CAPÍTULO 61
LA COPA DE COÑAC
Para los jóvenes de mi generación la copa de
coñac fue, igualmente, un símbolo. Significaba un inicio y. más tarde, un
asentamiento, una costumbre con cierta carga social. Me explicaré. Los hombres
de los cincuenta, nuestros padres y los chicos mayores que nosotros, tomaban
coñac en determinados momentos y situaciones.
Podía ser en una comida familiar, en una fiesta o, simplemente,
acompañando a su café diario y su partidita de dominó o de tute. Los más
jóvenes contemplábamos esta costumbre. Era algo que se hacía al llegar a una edad adecuada. Pero, en ese tiempo, al
acabar nuestro bachillerato o iniciar el trabajo a pronta edad, estábamos en un
escalón inferior. Tomábamos coca cola, fanta
o gaseosas de limón o naranja.
Pero había siempre un día en el que llegábamos
a nuestra primera copa de coñac. Cada cual tendrá su historia personal. La mía
fue en una fiesta popular, en la de un pueblecito asturiano lleno de encanto.
Era en las fiestas del Carmen, su día patronal. Acudía allí con varios amigos,
compañeros de estudios de bachillerato desperdigados ya por diversos puntos de
España. El reencuentro, un año más tarde, era festivo y alegre, distendido y
ocurrente. Nos encontramos con el que había sido director de nuestro colegio.

*MATERIAL PROPORCIONADO:*
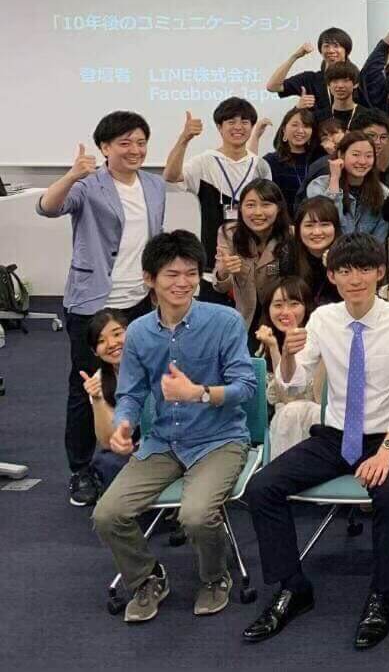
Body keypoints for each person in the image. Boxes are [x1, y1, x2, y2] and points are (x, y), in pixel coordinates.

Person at [242, 233, 389, 650]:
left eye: (363, 269)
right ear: (331, 276)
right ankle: (293, 587)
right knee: (262, 487)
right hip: (336, 435)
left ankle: (381, 594)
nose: (354, 279)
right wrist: (287, 354)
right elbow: (293, 383)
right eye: (344, 271)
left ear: (380, 272)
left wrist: (387, 451)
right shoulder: (324, 318)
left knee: (388, 497)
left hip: (386, 435)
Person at [92, 231, 256, 624]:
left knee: (195, 515)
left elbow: (246, 387)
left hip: (219, 440)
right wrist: (124, 424)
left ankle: (215, 577)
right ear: (149, 279)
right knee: (107, 514)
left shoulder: (225, 321)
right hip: (164, 441)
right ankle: (147, 577)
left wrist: (199, 393)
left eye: (191, 273)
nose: (183, 282)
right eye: (172, 274)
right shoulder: (139, 332)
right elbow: (130, 393)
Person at [38, 111, 169, 506]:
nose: (135, 150)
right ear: (105, 147)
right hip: (93, 302)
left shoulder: (154, 185)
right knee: (87, 386)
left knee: (141, 380)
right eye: (125, 143)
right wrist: (72, 175)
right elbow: (47, 207)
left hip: (139, 301)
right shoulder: (89, 184)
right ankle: (81, 470)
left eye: (141, 142)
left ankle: (138, 457)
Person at [163, 99, 273, 302]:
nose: (238, 127)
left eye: (245, 122)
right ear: (219, 127)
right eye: (231, 122)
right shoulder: (204, 162)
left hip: (253, 268)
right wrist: (185, 138)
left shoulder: (260, 166)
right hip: (213, 268)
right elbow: (171, 176)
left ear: (251, 126)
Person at [250, 275, 322, 459]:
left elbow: (293, 398)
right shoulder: (263, 344)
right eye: (278, 305)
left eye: (294, 304)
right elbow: (282, 396)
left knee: (293, 411)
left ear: (307, 307)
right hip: (281, 430)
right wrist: (274, 347)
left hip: (314, 427)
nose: (285, 312)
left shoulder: (319, 342)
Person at [215, 178, 301, 328]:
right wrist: (223, 271)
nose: (258, 213)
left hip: (283, 318)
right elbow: (220, 287)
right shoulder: (229, 233)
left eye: (266, 205)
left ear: (279, 208)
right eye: (250, 205)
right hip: (245, 319)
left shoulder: (292, 235)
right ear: (240, 208)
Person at [303, 130, 389, 240]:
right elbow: (328, 222)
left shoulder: (382, 192)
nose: (362, 161)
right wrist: (334, 179)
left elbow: (379, 239)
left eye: (368, 156)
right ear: (341, 155)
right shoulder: (318, 186)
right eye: (355, 155)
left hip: (367, 250)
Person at [80, 311, 132, 489]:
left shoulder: (156, 362)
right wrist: (97, 399)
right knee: (106, 461)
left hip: (167, 442)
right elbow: (108, 441)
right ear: (94, 351)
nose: (111, 344)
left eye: (117, 334)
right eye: (101, 341)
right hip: (132, 447)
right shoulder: (98, 380)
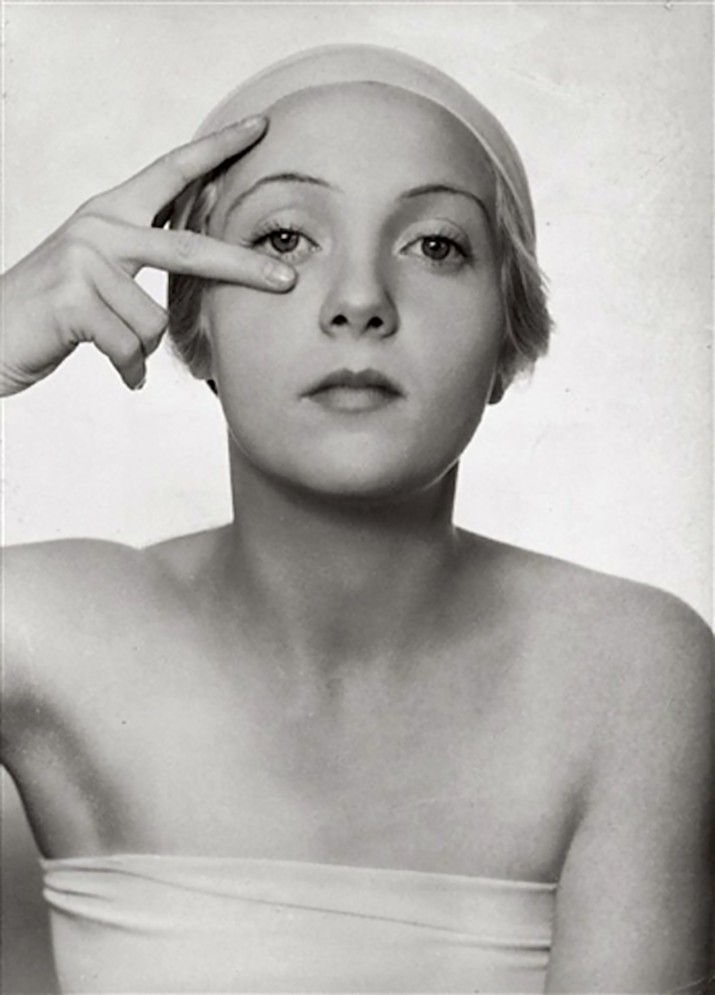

*ENUNCIADO:*
Edita el fragmento del texto sobre la copa de coñac que abre con las palabras "CAPÍTULO 61" y cierra con "limón o naranja.", reemplazando "dominó" por "mus". Los registros son un material aparte, independiente del texto sobre la copa de coñac.

*SOLUCIÓN:*
CAPÍTULO 61
LA COPA DE COÑAC
Para los jóvenes de mi generación la copa de
coñac fue, igualmente, un símbolo. Significaba un inicio y. más tarde, un
asentamiento, una costumbre con cierta carga social. Me explicaré. Los hombres
de los cincuenta, nuestros padres y los chicos mayores que nosotros, tomaban
coñac en determinados momentos y situaciones.
Podía ser en una comida familiar, en una fiesta o, simplemente,
acompañando a su café diario y su partidita de mus o de tute. Los más
jóvenes contemplábamos esta costumbre. Era algo que se hacía al llegar a una edad adecuada. Pero, en ese tiempo, al
acabar nuestro bachillerato o iniciar el trabajo a pronta edad, estábamos en un
escalón inferior. Tomábamos coca cola, fanta
o gaseosas de limón o naranja.